Un tribunal brésilien a condamné un couple à 50 jours de prison pour « négligence intellectuelle » après qu’ils eurent scolarisé leurs deux filles à domicile sans suivre un programme scolaire approuvé par l’État.
Un tribunal pénal de São Paulo a condamné Audato et Ieda Denardi, leur reprochant de ne pas avoir inclus dans le programme scolaire de leurs filles, âgées de 15 et 11 ans, des modules sur « l’éducation à l’égalité des sexes et à la sexualité » ainsi que sur « la tolérance et la diversité », a indiqué Alliance Defending Freedom (« ADF ») International.
Selon ce groupe de défense juridique, le tribunal a également estimé que les parents n’avaient pas suffisamment intégré leurs enfants à la culture brésilienne, invoquant la préférence des jeunes filles pour la musique religieuse et classique plutôt que pour la musique populaire de type « trap » ou « sertanejo ».

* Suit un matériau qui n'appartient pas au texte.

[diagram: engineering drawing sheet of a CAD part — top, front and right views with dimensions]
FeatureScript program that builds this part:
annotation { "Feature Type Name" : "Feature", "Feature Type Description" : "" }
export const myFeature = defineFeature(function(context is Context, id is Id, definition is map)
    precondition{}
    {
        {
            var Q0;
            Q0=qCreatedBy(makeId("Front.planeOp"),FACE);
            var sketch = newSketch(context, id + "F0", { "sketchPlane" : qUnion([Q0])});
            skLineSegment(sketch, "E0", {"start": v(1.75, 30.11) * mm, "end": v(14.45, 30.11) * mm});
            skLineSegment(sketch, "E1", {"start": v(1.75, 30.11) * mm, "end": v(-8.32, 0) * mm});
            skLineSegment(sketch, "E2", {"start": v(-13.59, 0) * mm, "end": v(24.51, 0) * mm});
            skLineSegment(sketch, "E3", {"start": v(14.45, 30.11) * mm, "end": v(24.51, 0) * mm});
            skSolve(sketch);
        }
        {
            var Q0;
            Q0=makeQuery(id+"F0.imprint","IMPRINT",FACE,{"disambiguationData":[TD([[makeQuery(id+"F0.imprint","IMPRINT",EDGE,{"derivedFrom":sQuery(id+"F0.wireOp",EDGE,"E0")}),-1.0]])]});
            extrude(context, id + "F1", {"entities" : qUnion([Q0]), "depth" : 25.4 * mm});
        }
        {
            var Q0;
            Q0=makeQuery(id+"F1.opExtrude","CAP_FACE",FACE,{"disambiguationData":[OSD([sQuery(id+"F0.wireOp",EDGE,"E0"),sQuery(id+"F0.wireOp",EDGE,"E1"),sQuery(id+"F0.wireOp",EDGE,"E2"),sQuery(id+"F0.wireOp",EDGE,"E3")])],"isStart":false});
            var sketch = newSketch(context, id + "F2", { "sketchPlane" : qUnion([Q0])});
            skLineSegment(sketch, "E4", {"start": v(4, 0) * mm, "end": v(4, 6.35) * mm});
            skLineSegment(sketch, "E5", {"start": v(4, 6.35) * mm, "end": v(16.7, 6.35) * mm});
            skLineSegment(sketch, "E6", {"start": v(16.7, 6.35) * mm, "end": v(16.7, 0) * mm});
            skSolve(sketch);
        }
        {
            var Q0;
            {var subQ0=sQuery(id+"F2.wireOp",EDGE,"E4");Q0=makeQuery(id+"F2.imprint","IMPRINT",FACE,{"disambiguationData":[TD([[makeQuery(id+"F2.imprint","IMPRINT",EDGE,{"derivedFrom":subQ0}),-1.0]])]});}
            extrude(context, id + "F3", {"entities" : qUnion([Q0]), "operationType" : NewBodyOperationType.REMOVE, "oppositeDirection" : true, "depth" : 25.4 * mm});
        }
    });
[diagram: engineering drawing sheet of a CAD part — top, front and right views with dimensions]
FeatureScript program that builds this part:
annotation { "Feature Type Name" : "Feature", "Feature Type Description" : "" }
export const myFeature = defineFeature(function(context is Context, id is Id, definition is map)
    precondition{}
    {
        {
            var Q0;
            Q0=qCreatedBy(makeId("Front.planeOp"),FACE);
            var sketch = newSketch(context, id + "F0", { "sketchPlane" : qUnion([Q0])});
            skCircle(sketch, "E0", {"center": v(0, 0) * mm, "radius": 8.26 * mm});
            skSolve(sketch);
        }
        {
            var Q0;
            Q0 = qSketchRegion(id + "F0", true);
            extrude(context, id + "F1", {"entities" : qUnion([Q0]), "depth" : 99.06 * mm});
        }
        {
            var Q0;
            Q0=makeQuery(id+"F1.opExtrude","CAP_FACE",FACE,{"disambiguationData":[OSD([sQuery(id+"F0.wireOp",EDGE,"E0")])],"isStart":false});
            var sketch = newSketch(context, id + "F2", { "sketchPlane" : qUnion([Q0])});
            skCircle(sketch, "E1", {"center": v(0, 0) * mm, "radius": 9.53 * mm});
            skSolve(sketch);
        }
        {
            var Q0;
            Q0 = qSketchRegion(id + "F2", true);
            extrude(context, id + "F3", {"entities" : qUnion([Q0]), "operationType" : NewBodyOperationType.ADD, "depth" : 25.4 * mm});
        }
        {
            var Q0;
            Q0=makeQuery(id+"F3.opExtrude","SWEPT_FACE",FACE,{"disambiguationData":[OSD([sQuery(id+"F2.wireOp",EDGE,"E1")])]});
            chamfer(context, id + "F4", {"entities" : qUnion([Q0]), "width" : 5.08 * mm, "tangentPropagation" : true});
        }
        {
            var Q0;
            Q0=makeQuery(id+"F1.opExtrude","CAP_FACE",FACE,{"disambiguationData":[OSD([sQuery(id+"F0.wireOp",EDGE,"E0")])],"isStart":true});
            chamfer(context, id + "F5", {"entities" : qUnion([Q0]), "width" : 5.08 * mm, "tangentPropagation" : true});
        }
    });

Isabel Monteiro, l’avocate de la défense représentant la famille, a déclaré que le juge avait pris une « décision idéologique de les condamner », fondée en grande partie sur la préférence de la fille aînée pour la musique sacrée plutôt que pour la musique grand public, qui comporte souvent des paroles déplacées.
Les Denardi ont été condamnés à 50 jours de prison par un tribunal de première instance en avril. Ils restent en liberté pendant qu’ils font appel de ce jugement, qui serait la première poursuite pénale de ce type au Brésil.
Les Denardi ont déclaré à Fox News Digital qu’ils avaient commencé à scolariser leurs filles à domicile en 2020, pendant la pandémie de COVID-19, après s’être rendu compte que leurs écoles ne leur dispensaient pas une éducation adéquate. Ieda a expliqué que les filles s’épanouissaient grâce à l’enseignement à domicile, et qu’elle avait donc décidé de poursuivre leur scolarité à la maison.
Après avoir officiellement retiré leurs filles de l’école en 2022, les autorités de l’État ont commencé à effectuer des visites à domicile et à faire pression sur eux pour qu’ils réinscrivent les filles.
Le couple a déclaré à Fox News Digital qu’il avait été surpris par cette décision et qu’il ne s’était jamais attendu à être condamné à une peine de prison pour avoir tenté d’offrir une meilleure éducation à leurs filles, qui sont toutes deux des pianistes accomplies et parlent plusieurs langues.
Même les procureurs de l’État avaient exhorté le tribunal à acquitter les parents, concluant, après une évaluation réalisée par un psychologue scolaire indépendant, que les filles ne présentaient aucun signe de négligence et s’épanouissaient tant sur le plan social que scolaire.
Les Denardi ont fourni plus de 3 000 pages de preuves démontrant qu’ils n’avaient pas abandonné intellectuellement leurs enfants, a déclaré M. Monteiro.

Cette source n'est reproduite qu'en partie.